— Не понимаю…
— Лучше тебе туда не ходить… на их дачу.
— Почему?
— Пусть первой придет милиция.
— Зинка!!!
Я изо всей силы оттолкнула ее и бросилась бежать назад к даче Рябининых.
— Владя, Владя, — кричала она мне вслед. — Не ходи, не ходи, не ходи туда!
Это было словно в кошмарном сне. Я бежала изо всех сил, но мне казалось: я не двигаюсь. Сердце колотилось, кровь стучала в ушах, горло пересохло и саднило. Я вязла в снегу. Как много навалило снега! Геленка, Геленка, родная моя! Она мне позвонила, а не одноклассницам своим. На меня надеялась… А я… Так легкомысленно. Надо было сразу к ней, как только она позвонила. Что они с ней сделали, эти подонки… Там этот Зомби, рецидивист. Это не люди! Геленка!..
Я бежала, ничего не видя: так редко фонари и нет дороги. Сплошные сугробы намело. Зинка бежала за мной. Раз догнала, схватила за рукав, но я ее отшвырнула. Несколько раз я падала и тут же вскакивала и бежала опять. Геленка! Геленка! Ударилась обо что-то, содрала кожу на щеке и опять бежала, бежала. А за мной, не отставая, бежала Зинка. Как же я дала себя провести? Ведь это Зинка на стреме стояла. Ох, Геля!
Я с размаху ударилась о калитку, влетела на крыльцо, в коридор, распахнула дверь, вторую, третью…
Странно, что я еще в саду не услышала звучания рояля. Или в ушах так шумело. Или выключено было все, кроме той части сознания, в которой билось одно, страшное — увидеть Геленку неподвижную, бездыханную. Жива ли она?

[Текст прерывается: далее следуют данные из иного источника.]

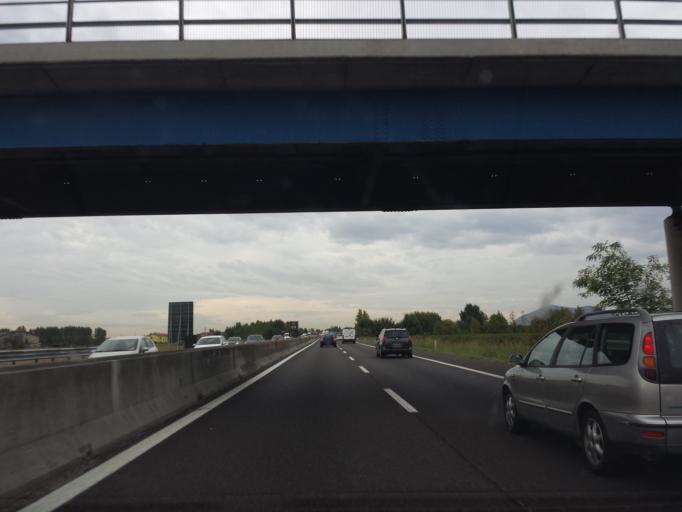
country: IT
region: Veneto
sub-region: Provincia di Padova
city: Terradura
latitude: 45.3112
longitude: 11.8232
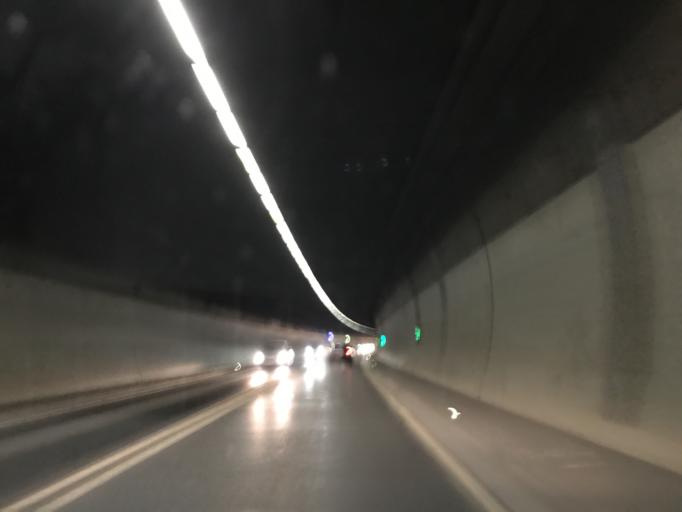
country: DE
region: Baden-Wuerttemberg
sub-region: Regierungsbezirk Stuttgart
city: Stuttgart
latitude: 48.7589
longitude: 9.1672
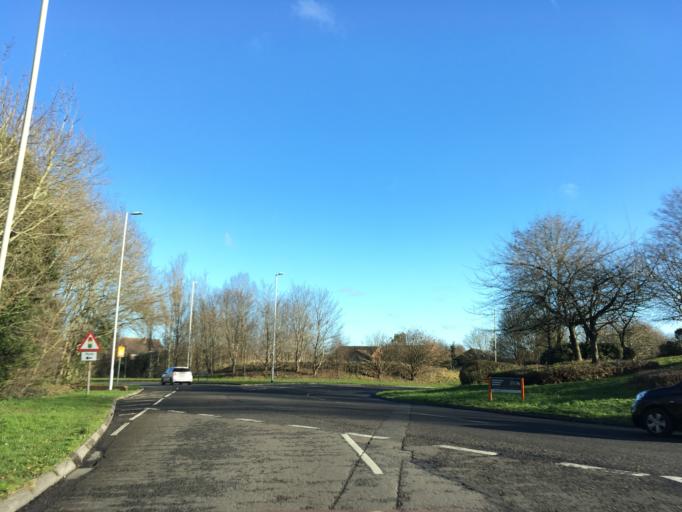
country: GB
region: England
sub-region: Wiltshire
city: Lydiard Tregoze
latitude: 51.5566
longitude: -1.8279
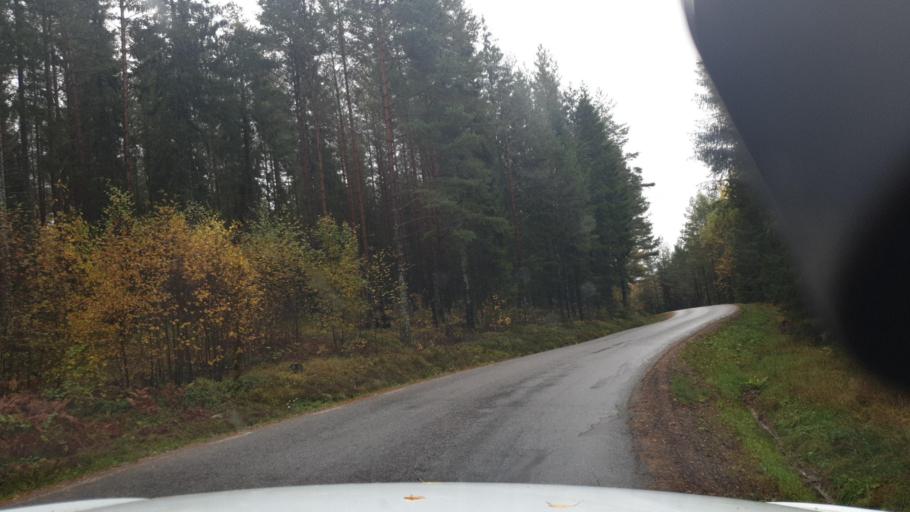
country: SE
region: Vaermland
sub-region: Karlstads Kommun
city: Valberg
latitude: 59.4165
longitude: 13.1521
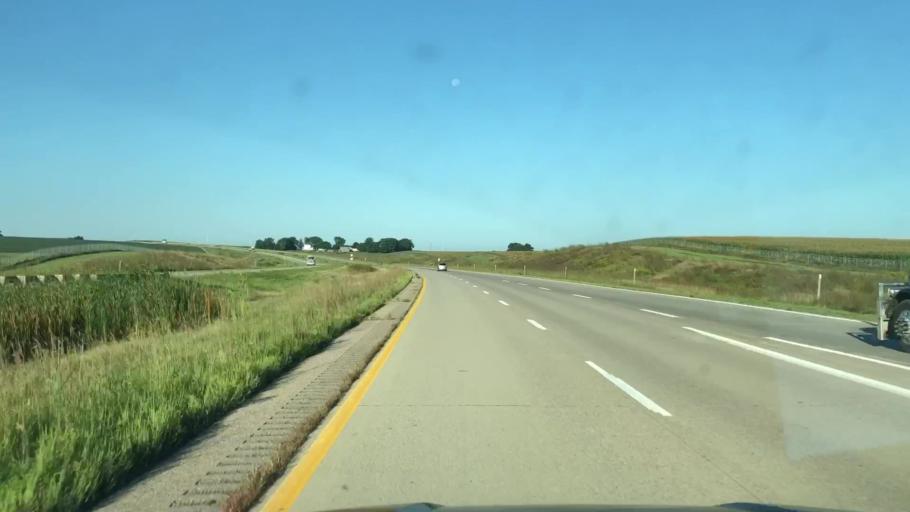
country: US
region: Iowa
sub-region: Plymouth County
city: Le Mars
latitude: 42.8175
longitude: -96.1811
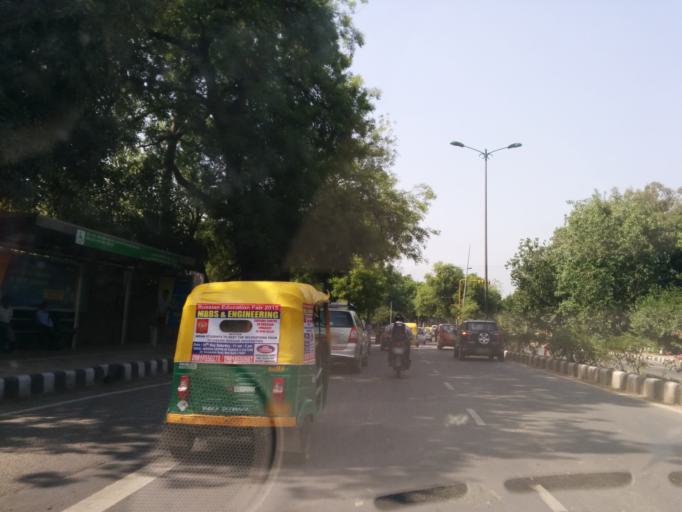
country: IN
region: NCT
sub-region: New Delhi
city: New Delhi
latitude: 28.5402
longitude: 77.1994
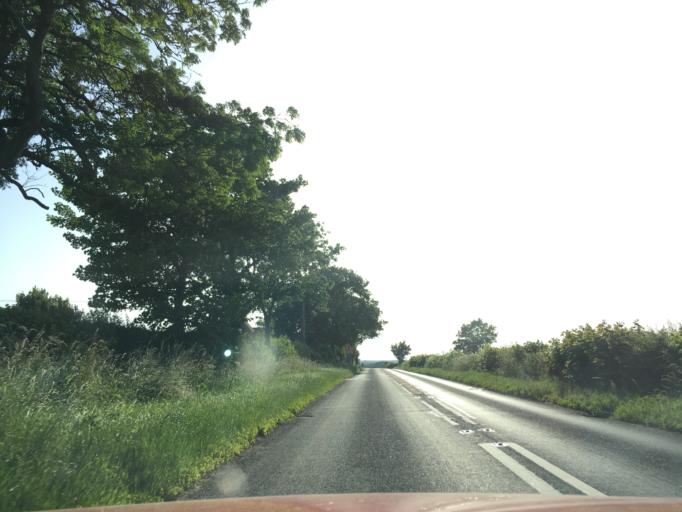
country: GB
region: England
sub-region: Gloucestershire
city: Fairford
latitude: 51.7018
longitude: -1.8249
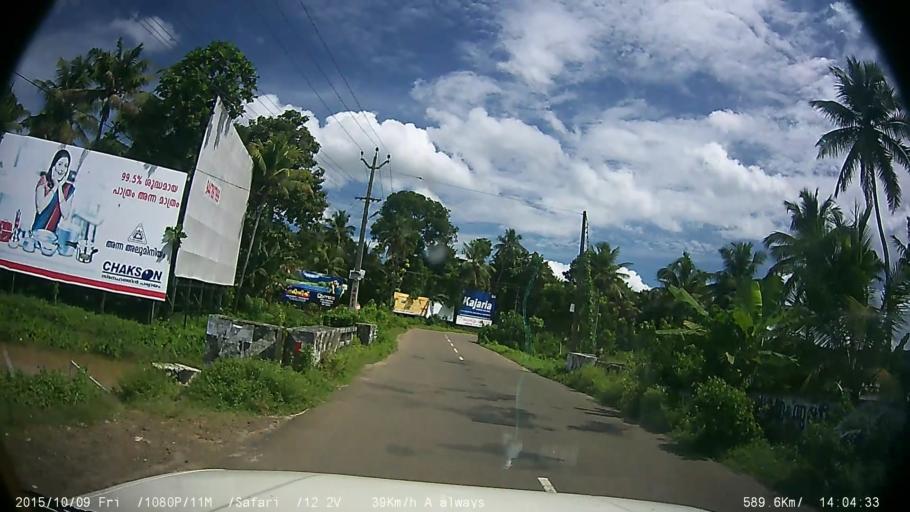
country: IN
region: Kerala
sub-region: Ernakulam
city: Piravam
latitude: 9.8884
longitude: 76.5635
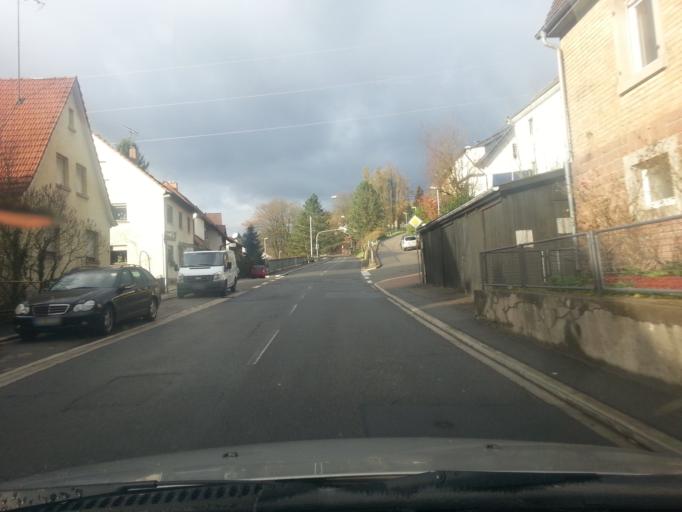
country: DE
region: Baden-Wuerttemberg
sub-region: Karlsruhe Region
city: Gaiberg
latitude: 49.3456
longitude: 8.7530
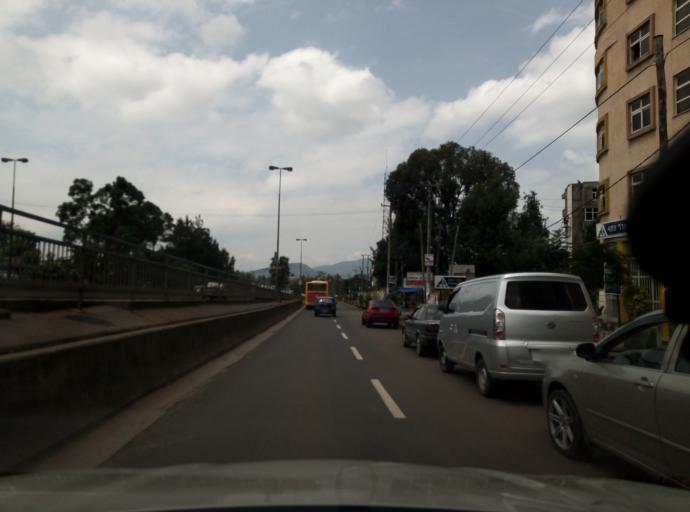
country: ET
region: Adis Abeba
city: Addis Ababa
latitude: 8.9970
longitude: 38.7184
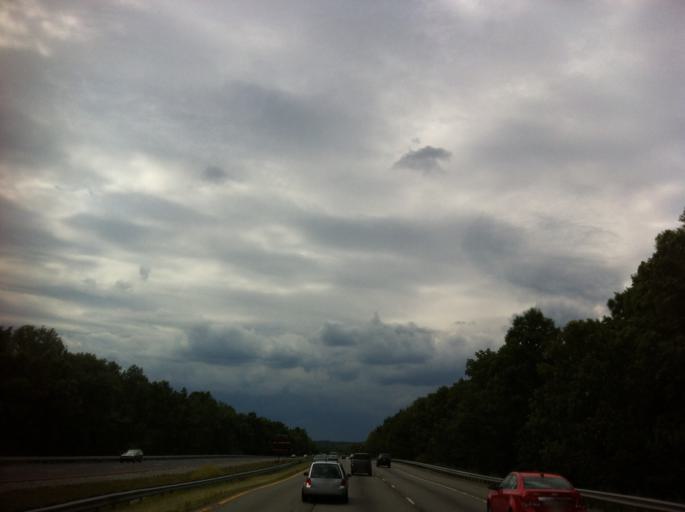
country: US
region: New Jersey
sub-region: Passaic County
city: Singac
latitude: 40.8995
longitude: -74.2407
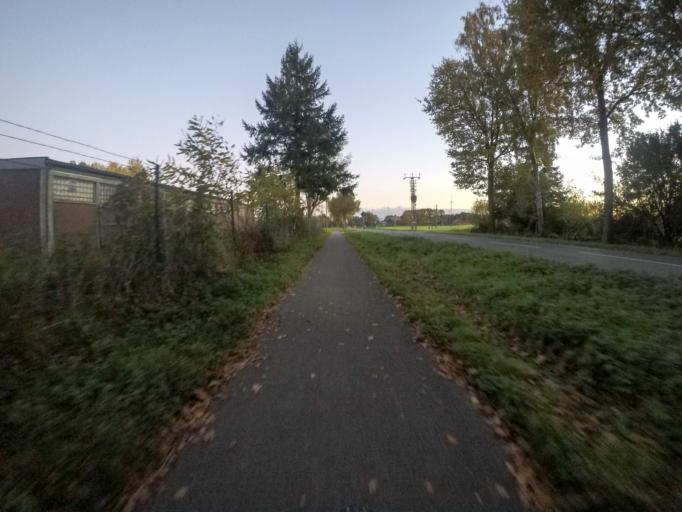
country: DE
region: North Rhine-Westphalia
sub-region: Regierungsbezirk Dusseldorf
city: Bocholt
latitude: 51.8066
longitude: 6.5725
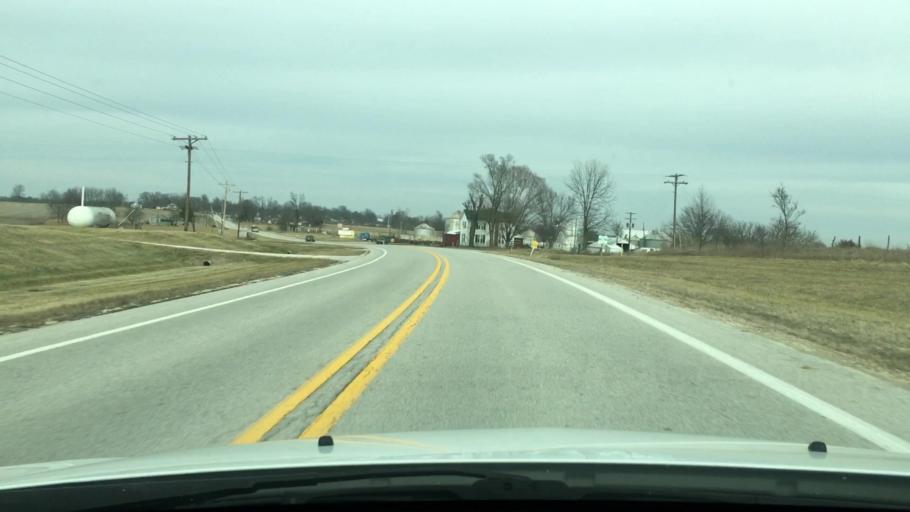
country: US
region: Illinois
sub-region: Pike County
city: Pittsfield
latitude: 39.5333
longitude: -90.9209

Я вбежала, как сумасшедшая, опрокинув что-то на пути. За мной влетела Зинка.
— Тише, вы — шикнул Олежка Кулик.
За ярко освещенным роялем сидела Геленка в белом шерстяном платьице, с распущенными волосами, тонкие руки ее так и носились по клавишам, словно две птицы. А вся Зинкина компания, потрясенная и растроганная, слушала Геленку, присев кто где: Шурка и Олежка у самого рояля на стульях, братья Рыжовы на ступенях лестницы, ведущей на второй этаж, а какой-то длинноногий смазливый парень с выпуклыми зеленоватыми глазами на краешке дивана. Зомби?
Я тоже присела на опрокинутый мною стул, тихонечко поставив его на место.
Зинка осталась стоять в дверях… Я не смотрела на нее: боялась даже взглянуть. Никто на нее не смотрел.
Я не сразу поняла, что именно Геленка играла — в ушах у меня еще стучало, я изнемогала от усталости и потрясения, на щеке горела и кровоточила ссадина, — но, вслушиваясь, я поняла:»Патетическая соната»…
Как они слушали! Даже братья Рыжовы, близнецы, даже Зомби… Шурка был очень бледен. У Олежки как-то странно блестели глаза.
Но Геленка! Только она одна могла придумать такое — безмерную печаль и восторг Бетховена для этих подонков, пришедших испугать ее, быть может, убить или надругаться над нею. Во всяком случае, Зинка хотела именно этого.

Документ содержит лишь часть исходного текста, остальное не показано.